Although IMPs may be found on both the inner and outer borders of the nuclear envelope, how they go from one side to the other has remained a mystery. Because IMPs are locked inside the membrane, they are unable to pass via the NPC's primary transport channel like free-floating molecules.

Once Hoelz's team established the structure of the NPC's linker-scaffold, they recognized that it allowed for the production of small "gutters" around its outer edge, which allow IMPs to pass through the NPC from one side of the nuclear envelope to the other while remaining entrenched in the membrane.

“It explains a lot of things that have been enigmatic in the field. I am very happy to see that the central transport channel indeed has the ability to dilate and form lateral gates for these IMPs, as we had originally proposed more than a decade ago,” Hoelz adds.

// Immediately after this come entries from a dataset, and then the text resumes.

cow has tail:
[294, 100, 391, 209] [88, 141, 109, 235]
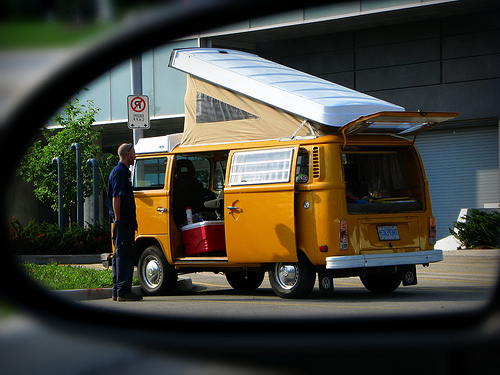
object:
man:
[105, 142, 142, 303]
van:
[107, 46, 446, 290]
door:
[225, 147, 298, 267]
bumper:
[326, 247, 449, 269]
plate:
[375, 223, 401, 240]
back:
[328, 132, 437, 254]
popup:
[166, 47, 413, 139]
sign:
[128, 94, 151, 128]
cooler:
[181, 218, 226, 251]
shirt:
[105, 162, 141, 224]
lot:
[23, 250, 498, 336]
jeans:
[111, 226, 136, 289]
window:
[339, 106, 453, 144]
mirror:
[6, 7, 500, 370]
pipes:
[46, 145, 105, 224]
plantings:
[14, 217, 108, 262]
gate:
[413, 123, 497, 241]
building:
[18, 4, 496, 257]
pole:
[130, 54, 145, 143]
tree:
[22, 98, 118, 227]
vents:
[307, 142, 325, 182]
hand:
[111, 210, 122, 221]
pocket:
[112, 216, 119, 226]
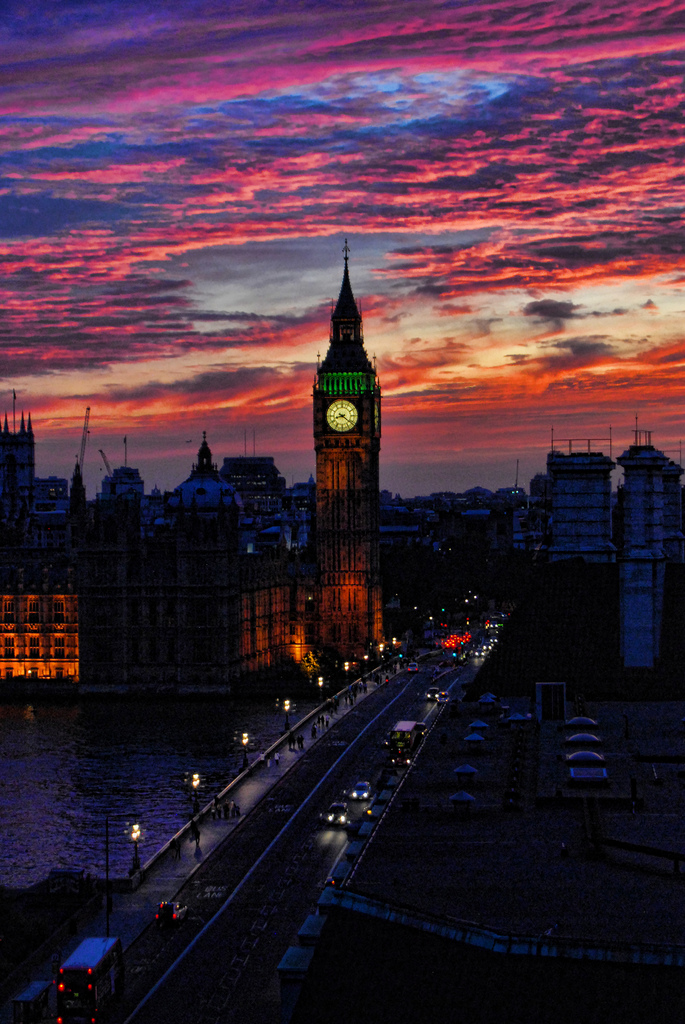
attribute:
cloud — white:
[474, 279, 675, 341]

The findings of the two articles, taken combined, constitute a significant advance in scientists' knowledge of how the human NPC is created and functions. The findings of the researchers pave the way for considerably further investigation.  “Having determined its structure, we can now focus on working out the molecular bases for the NPC’s functions, such as how mRNA gets exported and the underlying causes for the many NPC-associated diseases with the goal of developing novel therapies,” Hoelz says.